An internship examining Jewish history helps student plan her future
St. Olaf College student Sophie Friedman ’14 was hoping simply to learn more about careers in library science and archives when she reached out to Susan Hoffman ‘76, the former archivist at the Jewish Historical Society of the Upper Midwest.
“I’m a history major and really interested in Jewish History,” Friedman says. “She pretty much had my dream job.”
But the connection resulted in much more than conversation. This Interim Friedman is interning with the Upper Midwest Jewish Archives, helping the organization maintain and restore access to artifacts, records, and historical documents.
Finding this opportunity actually began last spring, when Friedman visited St. Olaf College’s Piper Center for Vocation and Career. At the suggestion of staff members there, she utilized the online alumni directory, which led her to Hoffman.
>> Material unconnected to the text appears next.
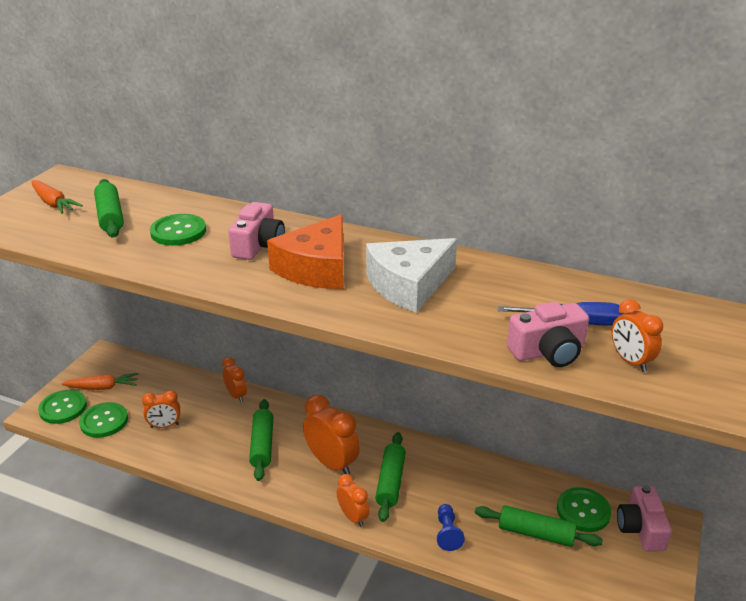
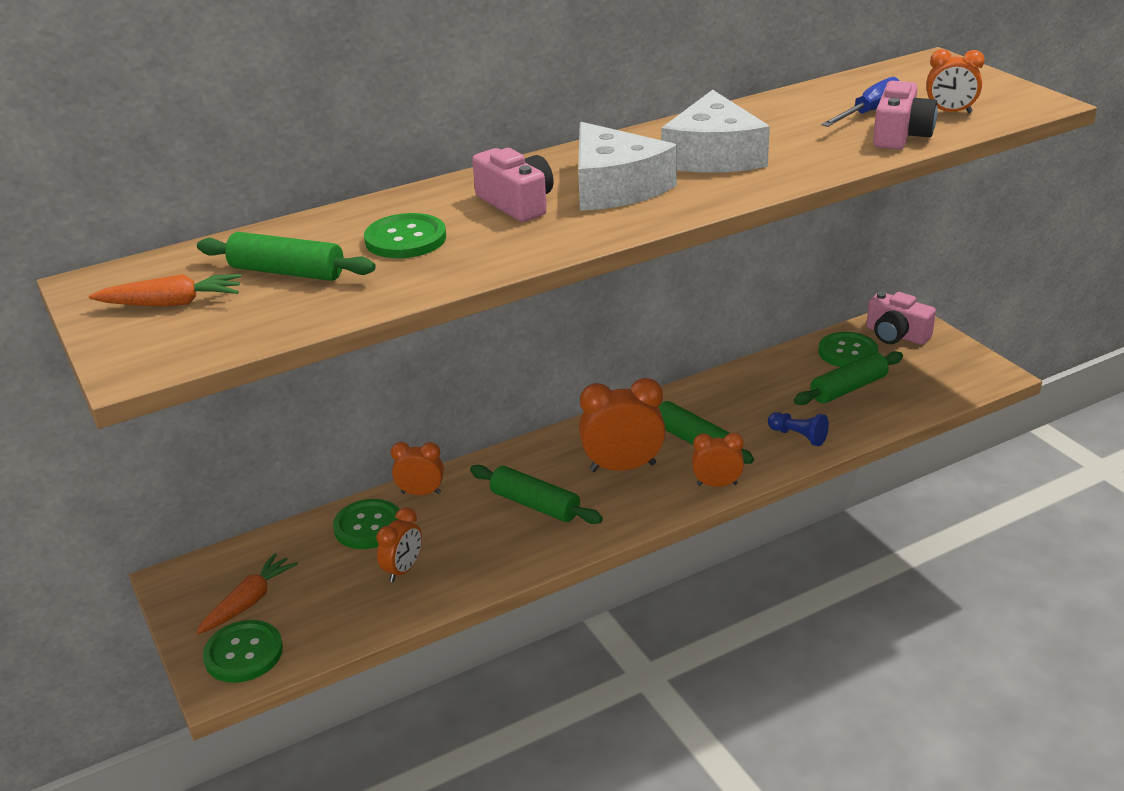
camera: 50 degrees left, 0 degrees up
green button [79,402,128,438] -> green button moved to [333,499,400,549]
orange cheese [267,214,344,289] -> white cheese [578,122,677,211]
The two corresponded over the summer. Hoffman was enthusiastic to talk about her experiences at the Jewish Historical Society, where she worked until taking a position as project archivist at University of Minnesota’s Andersen Library. She then established another connection for Friedman: Kate Dietrick ‘06, the assistant archivist for the Upper Midwest Jewish Archives, located in the Andersen Library.
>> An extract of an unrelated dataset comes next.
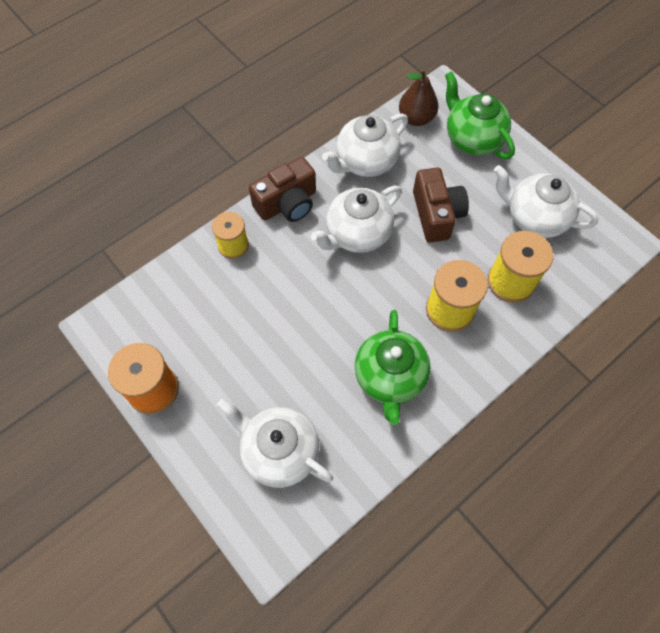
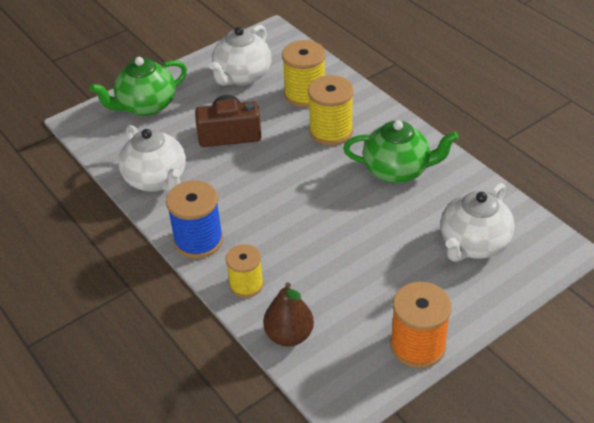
camera: 85 degrees left, 20 degrees down
brown camera [249,157,316,222] -> blue spool [166,181,223,258]
white teapot [311,185,402,253] -> none
brown pear [399,68,438,126] -> brown pear moved to [263,282,314,346]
The three remained in regular contact and eventually set up a time in August for Friedman to receive a tour of the archives and to meet and speak with Hoffman and Dietrick about their different career paths as well as their perspectives on the field of library science and archives.
“I was there for over three hours. The work they were doing really captured my interest,” Friedman says.
Friedman received internship funding through the Piper Center, and she’s enjoying a month immersed in an archival setting. She’s also connected with yet another St. Olaf alumna: Linnea Paulson Anderson ’87, the archivist for the Social Welfare History Archives, where the Upper Midwest Jewish Archives are housed.
“My supervisor has made sure to assign me a variety of tasks, from inventorying oral histories to pulling photographs for a website to processing a collection of World War I and World War II letters,” Friedman says. “So far the experience has confirmed my interest in archives and has pretty much convinced me to pursue a graduate degree in library science or public history, both of which would allow me to become an archivist.”